A Simple Act of Kindness in Nicaragua

 

The sun is beating down, the wind is beating strong. It blows the trash amidst the dusty bowl. A plastic bag gets stuck to my leg. The buzzards are fighting with the horses: who will get the best treasure? This is the environment in which they spend their days. Racing to the fresh pile the dump truck has deposited, competing for the plastic bottle that will complete their 50 required to earn $1. I notice her sitting amidst the workers, waiting for them to come spend 20 pesos on her fruit juice. She is beautiful: blue eyes, wrinkled tan skin, rings on all her fingers. She is so grateful when I show an interest in her life. She offers me one of the battered, worn metal pieces of jewelry she has salvaged from the dump. In this moment I am grateful; not only for the nice jewelry that I myself possess, that I’ve received as gifts over the years, that collectively may be worth as much as she earns in a year. I am grateful for the sheer kindness of a stranger that has shown up in my life, that she is willing to part with one of her precious finds because she thinks I deserve it.

I politely decline her offer, not wanting to offend her with the truth that I would rather not stick someone’s old, dirty earrings in my ears. I settle for telling her that I would rather she keep them for herself; she needs them more than I do. Instead we share a mutual gift: a conversation, an interest in each other’s lives, a question and a kind smile. And the next time I visit, she remembers my name. Why do we have to save gratitude for one day a year? With my job in Nicaragua, we would take our visiting high school students to the city dump, where they’d assist a local NGO in providing mobile classes for the children that would work at the dump or wait all day for their parents to earn their only source of income.

Dirty and shoeless, they ran after the truck, excited for the one hour every two weeks they had to practice their math or writing skills. After the visit, silence on the bus. The students felt full of shame and guilt, and I shared their discomfort. Why are they so thankful to find a battered toy or a beat-up pair of shoes, when we can’t find happiness until we have a brand-new pair of the latest Nikes? The answer can’t be found, and there’s only so much we can personally do to solve these problems of mass division in our world. Yet the one thing we can do: turn our guilt into gratitude. Turn “grateful” from a feeling into an action, turn “gratitude” from a once-yearly excuse to eat a large meal into a daily lifestyle.

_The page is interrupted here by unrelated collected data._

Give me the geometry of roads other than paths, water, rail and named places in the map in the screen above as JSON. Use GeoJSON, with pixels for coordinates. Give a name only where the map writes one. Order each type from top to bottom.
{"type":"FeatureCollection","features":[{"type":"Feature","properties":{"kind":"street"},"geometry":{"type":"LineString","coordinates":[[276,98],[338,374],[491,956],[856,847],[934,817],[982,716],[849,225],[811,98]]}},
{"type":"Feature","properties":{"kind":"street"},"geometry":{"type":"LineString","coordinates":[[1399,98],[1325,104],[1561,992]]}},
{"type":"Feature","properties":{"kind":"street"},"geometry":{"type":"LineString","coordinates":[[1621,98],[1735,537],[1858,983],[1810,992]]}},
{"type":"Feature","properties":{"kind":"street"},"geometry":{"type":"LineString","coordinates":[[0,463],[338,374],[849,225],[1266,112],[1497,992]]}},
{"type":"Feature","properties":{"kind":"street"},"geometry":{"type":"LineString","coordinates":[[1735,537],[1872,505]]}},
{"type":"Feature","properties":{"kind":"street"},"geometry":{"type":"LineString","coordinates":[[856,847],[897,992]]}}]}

Appreciate what we have instead of taking it for granted. We must learn how to be grateful for more than just our worldly possessions, for some basic necessities come with more than just a price tag. Living in Nicaragua made me ever-mindful of what I’d under-appreciated my entire life: access to education, electricity, clean running water, shoes on my feet, a roof over my head and three healthy meals each and every single day. This realization lies deep within us, yet sometimes we must travel to another world to find it; sometimes, it may only be unearthed by a simple act of kindness.